Reveillon dinners combine holiday tradition and contemporary gastronomy.

Have you ever fasted? Whether for religious or health reasons, fasting creates an empty feeling that hovers somewhere between the physical and the mental spheres.

Fasting was asked of Catholics on special days, Christmas Eve being one of them. The 19th century Catholic French Creoles, some of the earliest European residents of New Orleans, practiced this fasting and broke their fast with Reveillon dinners. The word “reveillon” is French for “awakening” and the Creoles would literally awaken their digestion with large family dinners after returning home from midnight mass.

The historic feast would typically feature gumbo, game pies, soups and special desserts. Starting the meal around 2:00 a.m. and continuing through the morning, the Creoles celebrated with food and drinks like brandy and coffee.
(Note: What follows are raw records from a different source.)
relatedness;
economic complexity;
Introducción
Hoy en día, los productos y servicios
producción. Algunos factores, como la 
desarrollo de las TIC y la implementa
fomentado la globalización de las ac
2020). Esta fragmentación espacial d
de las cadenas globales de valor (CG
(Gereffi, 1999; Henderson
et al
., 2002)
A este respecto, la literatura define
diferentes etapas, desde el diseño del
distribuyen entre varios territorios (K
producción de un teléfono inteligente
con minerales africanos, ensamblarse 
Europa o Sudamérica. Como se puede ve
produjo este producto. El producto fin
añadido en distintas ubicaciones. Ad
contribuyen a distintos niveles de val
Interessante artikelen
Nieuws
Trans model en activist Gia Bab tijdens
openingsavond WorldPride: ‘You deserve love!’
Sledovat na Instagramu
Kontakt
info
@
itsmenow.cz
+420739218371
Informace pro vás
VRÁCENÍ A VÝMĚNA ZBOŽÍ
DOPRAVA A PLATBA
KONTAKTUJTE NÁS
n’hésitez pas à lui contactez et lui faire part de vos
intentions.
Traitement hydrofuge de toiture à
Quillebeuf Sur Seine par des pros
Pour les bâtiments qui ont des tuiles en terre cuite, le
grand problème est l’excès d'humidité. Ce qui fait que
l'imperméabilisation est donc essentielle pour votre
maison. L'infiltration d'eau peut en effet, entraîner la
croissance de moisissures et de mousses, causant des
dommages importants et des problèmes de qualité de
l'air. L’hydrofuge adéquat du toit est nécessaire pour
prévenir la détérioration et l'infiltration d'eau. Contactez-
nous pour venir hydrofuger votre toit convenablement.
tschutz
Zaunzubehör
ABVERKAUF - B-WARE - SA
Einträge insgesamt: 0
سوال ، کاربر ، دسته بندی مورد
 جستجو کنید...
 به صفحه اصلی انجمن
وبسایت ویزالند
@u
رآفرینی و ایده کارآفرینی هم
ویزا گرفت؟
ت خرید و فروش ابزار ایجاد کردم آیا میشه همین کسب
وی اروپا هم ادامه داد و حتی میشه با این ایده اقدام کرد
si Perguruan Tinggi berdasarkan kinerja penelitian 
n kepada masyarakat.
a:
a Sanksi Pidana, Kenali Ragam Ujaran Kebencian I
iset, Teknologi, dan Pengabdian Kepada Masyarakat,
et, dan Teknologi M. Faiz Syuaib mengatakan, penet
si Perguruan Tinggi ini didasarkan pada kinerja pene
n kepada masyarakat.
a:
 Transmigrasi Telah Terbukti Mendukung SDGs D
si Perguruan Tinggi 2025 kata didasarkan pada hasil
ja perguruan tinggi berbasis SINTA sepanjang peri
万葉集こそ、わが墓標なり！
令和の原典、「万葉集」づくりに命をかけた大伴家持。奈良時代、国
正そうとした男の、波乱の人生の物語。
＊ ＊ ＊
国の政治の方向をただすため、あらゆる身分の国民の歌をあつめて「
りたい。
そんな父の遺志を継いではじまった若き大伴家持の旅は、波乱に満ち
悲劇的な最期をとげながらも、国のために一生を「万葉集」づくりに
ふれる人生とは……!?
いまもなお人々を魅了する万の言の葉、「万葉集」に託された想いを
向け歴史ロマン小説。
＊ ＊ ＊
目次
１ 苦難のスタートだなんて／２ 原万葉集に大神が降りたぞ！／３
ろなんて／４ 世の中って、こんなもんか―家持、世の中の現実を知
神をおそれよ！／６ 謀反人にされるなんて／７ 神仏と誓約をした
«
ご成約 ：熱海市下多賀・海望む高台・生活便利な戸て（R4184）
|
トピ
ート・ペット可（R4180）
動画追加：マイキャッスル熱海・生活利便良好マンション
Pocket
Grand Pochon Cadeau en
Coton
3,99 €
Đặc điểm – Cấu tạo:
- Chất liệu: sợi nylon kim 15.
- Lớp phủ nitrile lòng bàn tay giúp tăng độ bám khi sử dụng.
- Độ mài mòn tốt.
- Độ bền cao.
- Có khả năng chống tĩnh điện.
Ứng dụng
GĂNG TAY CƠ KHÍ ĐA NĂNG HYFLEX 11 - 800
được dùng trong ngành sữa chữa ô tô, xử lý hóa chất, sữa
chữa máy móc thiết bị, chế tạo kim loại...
The practice of Reveillon faded through the centuries and around World War II had become basically a thing of the past. However, restaurants created a resurgence of the tradition in the 1990s and Reveillon has once again become a popular New Orleans tradition.

Participating in a Reveillon as a visitor to New Orleans is easier and more rewarding than ever, with nearly 50 local restaurants creating special holiday menus and prix fixe pricing, many of them lasting through December 31.

The menu options are plentiful and diverse, honoring the historic Creole dishes in many cases, but also leaving room for modern interpretations of holiday recipes. Today’s chefs have the leeway to create new traditions within the framework of this old practice.

New Orleans’ oldest restaurants, Antoine’s, Arnaud’s and Galatoire’s, all offer Reveillon dinners. Some of our newest gastronomic gems offer their interpretations as well, including Killer Po-Boys, Meauxbar and Willa Jean.

From the classic Turtle Soup at Broussard’s to the Black Bean & Chorizo Sope with Salvadorian Crema & Queso Fresco at Johnny Sanchez, diners can challenge their palates and explore both the classic and newest recipes in New Orleans.

Prix fixe dinners start around $50 per person. Reservations specifying the Reveillon dinner option are required.